メディアにも当事者を特別な存在として扱うのではなく、一人の生活者として多面的に描く姿勢が求められるようになった。「かわいそうな人」「障害を乗り越えてがんばる立派な人」という見方だけではなく、喜怒哀楽も欠点も欲望もある普通の人間として描くべきだという感覚が、以前よりは多くの人々に共有されるようになっている。
ところが、「24時間テレビ」の演出はそのような時代の変化に追いついているようには見えない。悲しい過去を紹介するナレーションがあり、芸能人が涙を流し、壮大な音楽が流れ、最後には「挑戦をやり遂げた」という達成感で締める。この演出はテレビ的にはわかりやすいが、視聴者がメディアの作為に敏感になった現在では、以前のように素直な感動を生むどころか、「またこのパターンか」「感動させようとしている」という冷めた反応を誘発しやすくなっている。
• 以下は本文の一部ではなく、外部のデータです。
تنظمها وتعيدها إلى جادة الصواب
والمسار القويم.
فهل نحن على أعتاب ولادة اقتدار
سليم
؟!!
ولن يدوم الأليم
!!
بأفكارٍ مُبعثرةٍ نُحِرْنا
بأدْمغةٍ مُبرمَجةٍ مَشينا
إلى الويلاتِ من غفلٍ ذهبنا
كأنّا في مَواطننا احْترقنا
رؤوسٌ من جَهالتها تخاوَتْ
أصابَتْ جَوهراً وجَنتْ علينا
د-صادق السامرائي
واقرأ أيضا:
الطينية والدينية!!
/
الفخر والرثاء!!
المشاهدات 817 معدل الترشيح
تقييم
また、そんな視聴者からの不信感をより一層高めるきっかけになったのが、2023年に発覚した日本海テレビの元幹部社員による寄付金着服問題だった。日本テレビの系列局の元社員が「24時間テレビ」に寄せられた寄付金264万円あまりと会社資金の一部853万円あまりを着服していたということが発覚して、「24時間テレビ」のチャリティ番組としての信頼は地に落ちた。
安全な企画作りに終始した
もちろん、この不正は系列局の一社員によって行われたものであり、「24時間テレビ」という番組全体が寄付金を不正に扱っていたわけではない。それでも、視聴者から善意で預かった寄付金が着服されたという事実は、チャリティを存在理由としてきた番組にとって最悪の事態だった。通常のバラエティ番組の不祥事とは意味が違い、「善意を訴えて募金を集める側が、その善意を裏切った」というイメージが残ったからだ。
だからこそ、その後の「24時間テレビ」では、単に寄付金管理のルールを厳格化するだけではなく、番組そのものについても「これまでのやり方でいいのか」を問い直す姿勢が求められていたはずだ。障害者をどう描くのか、芸能人による感動演出をどこまで続けるのか、チャリティとテレビショーをどう両立させるのか。長年浴びてきた批判と大きな不祥事を受けて、それらの課題に番組内容そのもので応えることが、本当の意味での信頼回復につながるはずだ。